[Entries shown — start]

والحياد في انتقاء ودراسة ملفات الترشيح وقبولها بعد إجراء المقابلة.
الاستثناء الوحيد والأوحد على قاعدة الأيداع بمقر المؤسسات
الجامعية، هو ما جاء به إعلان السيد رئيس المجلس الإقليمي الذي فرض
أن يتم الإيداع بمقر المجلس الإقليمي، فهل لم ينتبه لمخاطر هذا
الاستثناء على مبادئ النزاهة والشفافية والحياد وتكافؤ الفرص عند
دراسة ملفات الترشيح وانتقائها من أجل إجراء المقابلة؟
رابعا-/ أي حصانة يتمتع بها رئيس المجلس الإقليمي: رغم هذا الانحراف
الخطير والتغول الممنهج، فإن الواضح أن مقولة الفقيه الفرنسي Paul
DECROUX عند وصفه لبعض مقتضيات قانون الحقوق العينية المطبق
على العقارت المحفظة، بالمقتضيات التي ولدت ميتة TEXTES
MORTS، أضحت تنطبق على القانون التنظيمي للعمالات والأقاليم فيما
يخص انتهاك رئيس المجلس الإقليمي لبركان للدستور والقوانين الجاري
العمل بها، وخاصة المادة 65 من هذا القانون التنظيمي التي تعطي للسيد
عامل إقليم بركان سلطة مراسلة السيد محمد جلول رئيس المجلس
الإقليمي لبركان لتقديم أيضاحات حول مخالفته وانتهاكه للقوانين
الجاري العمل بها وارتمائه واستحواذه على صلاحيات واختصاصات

[Entries shown — finish]
[Entries shown — start]

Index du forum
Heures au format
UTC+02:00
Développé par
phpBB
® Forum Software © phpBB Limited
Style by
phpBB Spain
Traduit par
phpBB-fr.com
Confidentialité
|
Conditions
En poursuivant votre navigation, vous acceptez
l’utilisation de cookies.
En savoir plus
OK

[Entries shown — finish]
[Entries shown — start]

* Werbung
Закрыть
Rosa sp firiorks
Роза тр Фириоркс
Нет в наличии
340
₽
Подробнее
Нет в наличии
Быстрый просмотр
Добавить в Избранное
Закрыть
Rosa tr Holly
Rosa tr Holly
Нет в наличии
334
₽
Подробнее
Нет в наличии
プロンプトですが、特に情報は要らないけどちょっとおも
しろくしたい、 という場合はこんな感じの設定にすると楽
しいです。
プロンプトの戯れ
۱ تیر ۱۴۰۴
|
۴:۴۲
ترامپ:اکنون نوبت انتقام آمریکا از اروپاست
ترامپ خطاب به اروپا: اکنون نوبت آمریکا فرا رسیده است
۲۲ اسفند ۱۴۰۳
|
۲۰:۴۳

[Entries shown — finish]

Assigned task: Retype, exactly and in full, the lines above from the one containing "أن يتم الإيداع" through the one containing "الجاري العمل بها".

Output for this task:
أن يتم الإيداع بمقر المجلس الإقليمي، فهل لم ينتبه لمخاطر هذا
الاستثناء على مبادئ النزاهة والشفافية والحياد وتكافؤ الفرص عند
دراسة ملفات الترشيح وانتقائها من أجل إجراء المقابلة؟
رابعا-/ أي حصانة يتمتع بها رئيس المجلس الإقليمي: رغم هذا الانحراف
الخطير والتغول الممنهج، فإن الواضح أن مقولة الفقيه الفرنسي Paul
DECROUX عند وصفه لبعض مقتضيات قانون الحقوق العينية المطبق
على العقارت المحفظة، بالمقتضيات التي ولدت ميتة TEXTES
MORTS، أضحت تنطبق على القانون التنظيمي للعمالات والأقاليم فيما
يخص انتهاك رئيس المجلس الإقليمي لبركان للدستور والقوانين الجاري
العمل بها، وخاصة المادة 65 من هذا القانون التنظيمي التي تعطي للسيد
عامل إقليم بركان سلطة مراسلة السيد محمد جلول رئيس المجلس
الإقليمي لبركان لتقديم أيضاحات حول مخالفته وانتهاكه للقوانين
الجاري العمل بها وارتمائه واستحواذه على صلاحيات واختصاصات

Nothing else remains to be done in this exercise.